Further, in the ink dot fritter of the present invention, the voltage control means continues to apply between the above-described ink flight voltage needle and the electrode while the drive control signal from the drive control means is continuously input to the drive means, and the drive control means When the drive control signal of is not input to the drive means, the ink flight voltage as described above may not be applied between the needle and the electrode.

In such a configuration, when the drive control signal from the drive control means is not input to the drive means (i.e., when the needle is not printed), the application of the ink flight voltage as described above is stopped between the needle and the electrode. The power consumption can be reduced in the printer.

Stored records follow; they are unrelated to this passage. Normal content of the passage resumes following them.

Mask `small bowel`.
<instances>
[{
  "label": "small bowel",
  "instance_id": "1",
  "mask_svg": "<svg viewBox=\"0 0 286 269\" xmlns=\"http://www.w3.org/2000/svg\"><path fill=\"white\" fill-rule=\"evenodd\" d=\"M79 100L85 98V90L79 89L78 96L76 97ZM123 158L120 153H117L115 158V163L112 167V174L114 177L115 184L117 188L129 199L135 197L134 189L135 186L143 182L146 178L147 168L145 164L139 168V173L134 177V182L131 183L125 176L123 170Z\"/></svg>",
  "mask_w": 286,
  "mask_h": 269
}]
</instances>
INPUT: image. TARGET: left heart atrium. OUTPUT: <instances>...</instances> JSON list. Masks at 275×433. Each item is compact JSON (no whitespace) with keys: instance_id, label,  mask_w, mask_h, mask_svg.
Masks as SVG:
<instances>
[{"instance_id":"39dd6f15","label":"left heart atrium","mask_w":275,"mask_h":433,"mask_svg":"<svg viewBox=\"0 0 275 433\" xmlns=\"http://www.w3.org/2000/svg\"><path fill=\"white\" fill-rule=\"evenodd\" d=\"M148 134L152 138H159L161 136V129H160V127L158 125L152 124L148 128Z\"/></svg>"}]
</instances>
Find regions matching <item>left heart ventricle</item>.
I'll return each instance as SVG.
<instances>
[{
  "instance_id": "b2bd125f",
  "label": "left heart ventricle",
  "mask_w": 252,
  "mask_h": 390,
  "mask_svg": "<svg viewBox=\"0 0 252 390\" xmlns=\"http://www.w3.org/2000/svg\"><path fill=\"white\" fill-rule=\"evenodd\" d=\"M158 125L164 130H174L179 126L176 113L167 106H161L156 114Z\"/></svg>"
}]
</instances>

In the housing 10 of the ink dot printer according to the embodiment of the present invention shown in FIG. 1, the carriage shaft 12 and the guide shaft 14 are installed in parallel with each other, and the carriage shaft 12 and The carriage 16 is mounted on the guide shaft 14 as a reciprocating material. The carriage 16 is provided with a printing head 20 that faces the recording paper 18 as a recording medium. In particular, as shown in FIG. 2, the printing head 20 has a head mounting member 24 having a bolt insertion hole 22 for fastening the bolts to the carriage 16, and this head mounting member 24 is provided. The head cover 26 is attached to it. The head cover 26 is made of a synthetic resin material, and the needle driving means 30 is incorporated in the rear circular portion 28 as shown in FIG.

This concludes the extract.